WHAT NEEDS TO BE DONE:
Your output must be a faithful copy of the listing underneath.

DATA TO USE:
[Start of section]
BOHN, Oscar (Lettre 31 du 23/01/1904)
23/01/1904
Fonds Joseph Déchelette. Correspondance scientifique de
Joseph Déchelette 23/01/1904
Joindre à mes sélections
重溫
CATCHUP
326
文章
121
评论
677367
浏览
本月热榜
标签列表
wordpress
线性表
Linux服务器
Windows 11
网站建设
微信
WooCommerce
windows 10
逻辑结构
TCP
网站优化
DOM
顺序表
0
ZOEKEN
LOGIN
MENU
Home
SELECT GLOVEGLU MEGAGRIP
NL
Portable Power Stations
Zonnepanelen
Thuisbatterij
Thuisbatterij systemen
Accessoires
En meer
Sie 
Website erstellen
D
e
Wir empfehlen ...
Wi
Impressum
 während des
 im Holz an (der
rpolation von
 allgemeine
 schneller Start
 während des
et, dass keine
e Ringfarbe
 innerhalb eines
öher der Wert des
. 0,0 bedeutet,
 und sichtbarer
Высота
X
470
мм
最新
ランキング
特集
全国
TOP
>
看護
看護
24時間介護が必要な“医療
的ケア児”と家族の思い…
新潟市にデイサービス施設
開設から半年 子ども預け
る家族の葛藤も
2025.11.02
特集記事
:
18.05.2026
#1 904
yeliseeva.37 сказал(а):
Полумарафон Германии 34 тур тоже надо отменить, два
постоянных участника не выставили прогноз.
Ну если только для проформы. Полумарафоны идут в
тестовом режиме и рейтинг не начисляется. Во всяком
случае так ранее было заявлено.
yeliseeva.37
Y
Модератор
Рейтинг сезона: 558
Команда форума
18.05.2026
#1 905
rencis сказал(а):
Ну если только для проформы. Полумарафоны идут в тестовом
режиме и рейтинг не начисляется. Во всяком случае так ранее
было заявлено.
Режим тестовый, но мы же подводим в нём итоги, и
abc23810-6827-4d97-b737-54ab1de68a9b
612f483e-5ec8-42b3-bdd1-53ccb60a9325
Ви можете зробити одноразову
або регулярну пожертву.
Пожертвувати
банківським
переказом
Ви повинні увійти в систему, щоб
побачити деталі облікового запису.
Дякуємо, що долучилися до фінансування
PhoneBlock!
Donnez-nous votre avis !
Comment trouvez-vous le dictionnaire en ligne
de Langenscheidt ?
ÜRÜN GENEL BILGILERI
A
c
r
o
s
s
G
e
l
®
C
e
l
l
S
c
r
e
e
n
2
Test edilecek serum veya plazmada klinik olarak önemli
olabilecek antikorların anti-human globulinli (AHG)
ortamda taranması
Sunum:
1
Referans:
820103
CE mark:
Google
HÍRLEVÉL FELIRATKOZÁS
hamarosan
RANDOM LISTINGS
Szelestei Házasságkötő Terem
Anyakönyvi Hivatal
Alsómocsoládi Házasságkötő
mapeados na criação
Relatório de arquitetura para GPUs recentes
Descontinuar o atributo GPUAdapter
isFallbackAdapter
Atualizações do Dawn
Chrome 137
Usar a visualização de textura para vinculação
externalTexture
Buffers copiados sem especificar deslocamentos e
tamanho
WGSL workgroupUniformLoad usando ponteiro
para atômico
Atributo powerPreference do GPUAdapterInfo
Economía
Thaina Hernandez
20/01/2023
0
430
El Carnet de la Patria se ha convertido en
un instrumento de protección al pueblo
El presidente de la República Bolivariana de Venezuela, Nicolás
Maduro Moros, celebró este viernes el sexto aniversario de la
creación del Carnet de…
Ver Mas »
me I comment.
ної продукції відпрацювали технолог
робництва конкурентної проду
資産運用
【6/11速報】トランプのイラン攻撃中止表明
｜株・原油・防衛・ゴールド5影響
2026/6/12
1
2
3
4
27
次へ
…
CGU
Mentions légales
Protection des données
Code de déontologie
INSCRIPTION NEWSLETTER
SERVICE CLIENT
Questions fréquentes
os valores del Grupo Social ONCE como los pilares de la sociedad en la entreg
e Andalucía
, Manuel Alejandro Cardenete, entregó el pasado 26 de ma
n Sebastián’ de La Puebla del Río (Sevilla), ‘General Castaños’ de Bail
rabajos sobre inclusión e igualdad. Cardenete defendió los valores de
[End of section]
PROBLEM SOLUTION:
BOHN, Oscar (Lettre 31 du 23/01/1904)
23/01/1904
Fonds Joseph Déchelette. Correspondance scientifique de
Joseph Déchelette 23/01/1904
Joindre à mes sélections
重溫
CATCHUP
326
文章
121
评论
677367
浏览
本月热榜
标签列表
wordpress
线性表
Linux服务器
Windows 11
网站建设
微信
WooCommerce
windows 10
逻辑结构
TCP
网站优化
DOM
顺序表
0
ZOEKEN
LOGIN
MENU
Home
SELECT GLOVEGLU MEGAGRIP
NL
Portable Power Stations
Zonnepanelen
Thuisbatterij
Thuisbatterij systemen
Accessoires
En meer
Sie 
Website erstellen
D
e
Wir empfehlen ...
Wi
Impressum
 während des
 im Holz an (der
rpolation von
 allgemeine
 schneller Start
 während des
et, dass keine
e Ringfarbe
 innerhalb eines
öher der Wert des
. 0,0 bedeutet,
 und sichtbarer
Высота
X
470
мм
最新
ランキング
特集
全国
TOP
>
看護
看護
24時間介護が必要な“医療
的ケア児”と家族の思い…
新潟市にデイサービス施設
開設から半年 子ども預け
る家族の葛藤も
2025.11.02
特集記事
:
18.05.2026
#1 904
yeliseeva.37 сказал(а):
Полумарафон Германии 34 тур тоже надо отменить, два
постоянных участника не выставили прогноз.
Ну если только для проформы. Полумарафоны идут в
тестовом режиме и рейтинг не начисляется. Во всяком
случае так ранее было заявлено.
yeliseeva.37
Y
Модератор
Рейтинг сезона: 558
Команда форума
18.05.2026
#1 905
rencis сказал(а):
Ну если только для проформы. Полумарафоны идут в тестовом
режиме и рейтинг не начисляется. Во всяком случае так ранее
было заявлено.
Режим тестовый, но мы же подводим в нём итоги, и
abc23810-6827-4d97-b737-54ab1de68a9b
612f483e-5ec8-42b3-bdd1-53ccb60a9325
Ви можете зробити одноразову
або регулярну пожертву.
Пожертвувати
банківським
переказом
Ви повинні увійти в систему, щоб
побачити деталі облікового запису.
Дякуємо, що долучилися до фінансування
PhoneBlock!
Donnez-nous votre avis !
Comment trouvez-vous le dictionnaire en ligne
de Langenscheidt ?
ÜRÜN GENEL BILGILERI
A
c
r
o
s
s
G
e
l
®
C
e
l
l
S
c
r
e
e
n
2
Test edilecek serum veya plazmada klinik olarak önemli
olabilecek antikorların anti-human globulinli (AHG)
ortamda taranması
Sunum:
1
Referans:
820103
CE mark:
Google
HÍRLEVÉL FELIRATKOZÁS
hamarosan
RANDOM LISTINGS
Szelestei Házasságkötő Terem
Anyakönyvi Hivatal
Alsómocsoládi Házasságkötő
mapeados na criação
Relatório de arquitetura para GPUs recentes
Descontinuar o atributo GPUAdapter
isFallbackAdapter
Atualizações do Dawn
Chrome 137
Usar a visualização de textura para vinculação
externalTexture
Buffers copiados sem especificar deslocamentos e
tamanho
WGSL workgroupUniformLoad usando ponteiro
para atômico
Atributo powerPreference do GPUAdapterInfo
Economía
Thaina Hernandez
20/01/2023
0
430
El Carnet de la Patria se ha convertido en
un instrumento de protección al pueblo
El presidente de la República Bolivariana de Venezuela, Nicolás
Maduro Moros, celebró este viernes el sexto aniversario de la
creación del Carnet de…
Ver Mas »
me I comment.
ної продукції відпрацювали технолог
робництва конкурентної проду
資産運用
【6/11速報】トランプのイラン攻撃中止表明
｜株・原油・防衛・ゴールド5影響
2026/6/12
1
2
3
4
27
次へ
…
CGU
Mentions légales
Protection des données
Code de déontologie
INSCRIPTION NEWSLETTER
SERVICE CLIENT
Questions fréquentes
os valores del Grupo Social ONCE como los pilares de la sociedad en la entreg
e Andalucía
, Manuel Alejandro Cardenete, entregó el pasado 26 de ma
n Sebastián’ de La Puebla del Río (Sevilla), ‘General Castaños’ de Bail
rabajos sobre inclusión e igualdad. Cardenete defendió los valores de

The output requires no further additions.